I had a rather odd realisation recently; I’m an entrepreneur. I suppose this shouldn’t come as a surprise, but it really did. I’ve been freelancing for several years, and that’s what I’ve been calling myself — a freelancer. But about six months ago something changed. And as daggy as this sounds, the thing that changed was my invoicing software.
Yes, the thing that made me realise that I’m not just a freelancer, that I’ve been running a small business, is the way I invoice my customers.
It’s almost too nerdy to be real, but here we are.
How a freelancer invoices
Working as a freelancer, I would document my time carefully in an Excel spreadsheet. These entries would build up, uninvoiced, for an unspecified period of time, while my stomach clenched at the very idea of actually putting them into an invoice and charging money for them. Yes, I had done the work. I’d even been praised and thanked for the work. But I found it impossible to actually write and send the damn invoice.
Occasionally, when Venus aligned with Jupiter, or some other mystical movements of the heavens occurred, I would finally get around to transferring the projects from Excel into an invoice in Word. This went on for years. Years! And every time I would think to myself — there has to be an easier way. I should write a Macro, or automate this in some fashion.
Yes, ever the admin nerd, I was trying to find a Microsoft solution.
How an entrepreneur invoices
I’m not sure exactly when it happened, but I finally slapped myself on the head and thought — there must be an app for this! And sure enough, there is.
There are tonnes of apps for this.
I Googled ‘invoicing software’ and found loads and loads of likely contenders. I wound up going with Zoho, mostly because I already knew the name, but also their offering suited my needs.
But whoever you decide to go with, can I just implore you — whether you’re a freelancer, writer, artist, small business owner, anybody — to throw money at the invoicing problem and start using some software??

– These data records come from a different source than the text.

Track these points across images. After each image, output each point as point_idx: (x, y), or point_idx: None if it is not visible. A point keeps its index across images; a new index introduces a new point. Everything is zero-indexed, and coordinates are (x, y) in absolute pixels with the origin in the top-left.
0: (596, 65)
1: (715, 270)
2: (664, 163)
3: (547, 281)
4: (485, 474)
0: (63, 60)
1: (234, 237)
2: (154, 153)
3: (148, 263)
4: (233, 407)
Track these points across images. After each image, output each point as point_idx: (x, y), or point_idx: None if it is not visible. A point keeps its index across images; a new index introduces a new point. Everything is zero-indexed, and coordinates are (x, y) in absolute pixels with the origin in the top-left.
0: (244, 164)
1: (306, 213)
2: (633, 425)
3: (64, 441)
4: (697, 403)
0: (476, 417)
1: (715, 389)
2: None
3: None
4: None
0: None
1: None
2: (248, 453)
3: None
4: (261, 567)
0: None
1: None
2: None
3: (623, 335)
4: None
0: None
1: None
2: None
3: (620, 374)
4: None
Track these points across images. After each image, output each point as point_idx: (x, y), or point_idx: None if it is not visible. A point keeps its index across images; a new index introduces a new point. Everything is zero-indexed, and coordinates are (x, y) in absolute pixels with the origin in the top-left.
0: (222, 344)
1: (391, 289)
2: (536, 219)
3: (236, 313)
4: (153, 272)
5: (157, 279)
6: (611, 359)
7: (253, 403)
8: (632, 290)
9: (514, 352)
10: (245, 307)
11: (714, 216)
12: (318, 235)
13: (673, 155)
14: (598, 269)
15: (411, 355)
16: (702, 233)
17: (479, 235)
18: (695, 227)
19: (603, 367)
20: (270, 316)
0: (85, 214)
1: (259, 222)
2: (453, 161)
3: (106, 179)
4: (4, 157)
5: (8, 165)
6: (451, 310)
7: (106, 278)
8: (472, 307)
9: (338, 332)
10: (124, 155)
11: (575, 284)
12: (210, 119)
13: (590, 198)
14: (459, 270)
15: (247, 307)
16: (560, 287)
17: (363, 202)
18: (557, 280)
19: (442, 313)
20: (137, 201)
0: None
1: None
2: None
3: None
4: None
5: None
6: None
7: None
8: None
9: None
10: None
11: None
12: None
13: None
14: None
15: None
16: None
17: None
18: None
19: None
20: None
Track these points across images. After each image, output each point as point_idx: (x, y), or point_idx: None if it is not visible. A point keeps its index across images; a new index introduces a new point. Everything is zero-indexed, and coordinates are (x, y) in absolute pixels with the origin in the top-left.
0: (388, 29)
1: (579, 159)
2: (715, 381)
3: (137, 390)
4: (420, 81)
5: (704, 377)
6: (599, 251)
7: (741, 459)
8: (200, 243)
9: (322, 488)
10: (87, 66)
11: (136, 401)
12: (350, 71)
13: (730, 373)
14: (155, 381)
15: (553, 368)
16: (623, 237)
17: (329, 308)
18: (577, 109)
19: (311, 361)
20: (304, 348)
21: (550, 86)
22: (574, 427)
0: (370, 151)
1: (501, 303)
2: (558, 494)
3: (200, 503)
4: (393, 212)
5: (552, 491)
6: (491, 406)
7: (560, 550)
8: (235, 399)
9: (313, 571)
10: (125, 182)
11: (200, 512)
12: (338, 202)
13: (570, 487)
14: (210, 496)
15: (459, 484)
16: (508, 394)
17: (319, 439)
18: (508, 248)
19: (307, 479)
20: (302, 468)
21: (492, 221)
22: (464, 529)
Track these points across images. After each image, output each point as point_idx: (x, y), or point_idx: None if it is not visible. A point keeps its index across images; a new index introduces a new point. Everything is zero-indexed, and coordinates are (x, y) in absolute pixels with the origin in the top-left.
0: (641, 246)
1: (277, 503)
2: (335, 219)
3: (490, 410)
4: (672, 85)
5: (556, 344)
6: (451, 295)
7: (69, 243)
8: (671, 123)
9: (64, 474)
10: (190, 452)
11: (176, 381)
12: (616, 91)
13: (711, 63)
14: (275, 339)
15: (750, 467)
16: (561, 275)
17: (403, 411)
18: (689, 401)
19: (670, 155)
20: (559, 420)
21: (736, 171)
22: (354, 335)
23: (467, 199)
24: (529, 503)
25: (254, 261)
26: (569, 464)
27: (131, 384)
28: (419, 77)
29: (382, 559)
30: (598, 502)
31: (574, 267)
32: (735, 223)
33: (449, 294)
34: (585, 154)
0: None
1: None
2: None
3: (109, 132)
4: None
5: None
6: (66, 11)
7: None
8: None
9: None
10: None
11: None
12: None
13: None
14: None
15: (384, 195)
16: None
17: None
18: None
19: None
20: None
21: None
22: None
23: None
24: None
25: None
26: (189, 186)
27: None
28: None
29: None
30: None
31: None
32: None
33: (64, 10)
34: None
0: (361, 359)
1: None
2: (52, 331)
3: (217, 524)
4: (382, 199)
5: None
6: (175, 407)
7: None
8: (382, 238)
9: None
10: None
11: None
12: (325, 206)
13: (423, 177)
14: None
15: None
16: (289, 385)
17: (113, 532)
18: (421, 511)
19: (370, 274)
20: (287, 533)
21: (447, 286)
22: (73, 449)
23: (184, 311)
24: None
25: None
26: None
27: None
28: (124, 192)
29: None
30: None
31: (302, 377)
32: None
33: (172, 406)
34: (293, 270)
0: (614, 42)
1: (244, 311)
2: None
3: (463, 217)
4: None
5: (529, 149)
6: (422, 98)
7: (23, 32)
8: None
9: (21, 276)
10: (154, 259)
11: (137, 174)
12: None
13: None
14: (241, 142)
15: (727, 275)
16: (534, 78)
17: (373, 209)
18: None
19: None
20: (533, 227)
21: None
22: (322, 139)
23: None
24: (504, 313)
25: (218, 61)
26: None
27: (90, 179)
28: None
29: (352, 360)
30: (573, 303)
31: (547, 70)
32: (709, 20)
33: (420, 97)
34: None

Now, whenever I complete a project, I immediately add it to an invoice. On the first day of the month, I send out all of my invoices. There’s no contemplation, there’s no awkwardness, there’s no impostor syndrome, and there’s no shame. It’s not me sending the invoice; it’s the machine. And as soon as they’re overdue, a notice goes out reminding my clients. Again, I don’t have to chase anyone. It’s the software doing the hard work. I just have to mark off when a payment is made, and my job is done.
Changing my mindset
It’s extraordinary to me, but changing the way I invoice my clients also made me see my business in a whole new light.
I’m not ‘just’ a freelancer. I’m a business owner, and an entrepreneur. I seek out new clients, I form relationships, I stick to contracts, I deliver on projects. It’s not that I didn’t do these things before, but I didn’t recognise them for what they were.
They are all the hallmarks of a successful business, and one I’ve been running for several years. And that is definitely worth celebrating.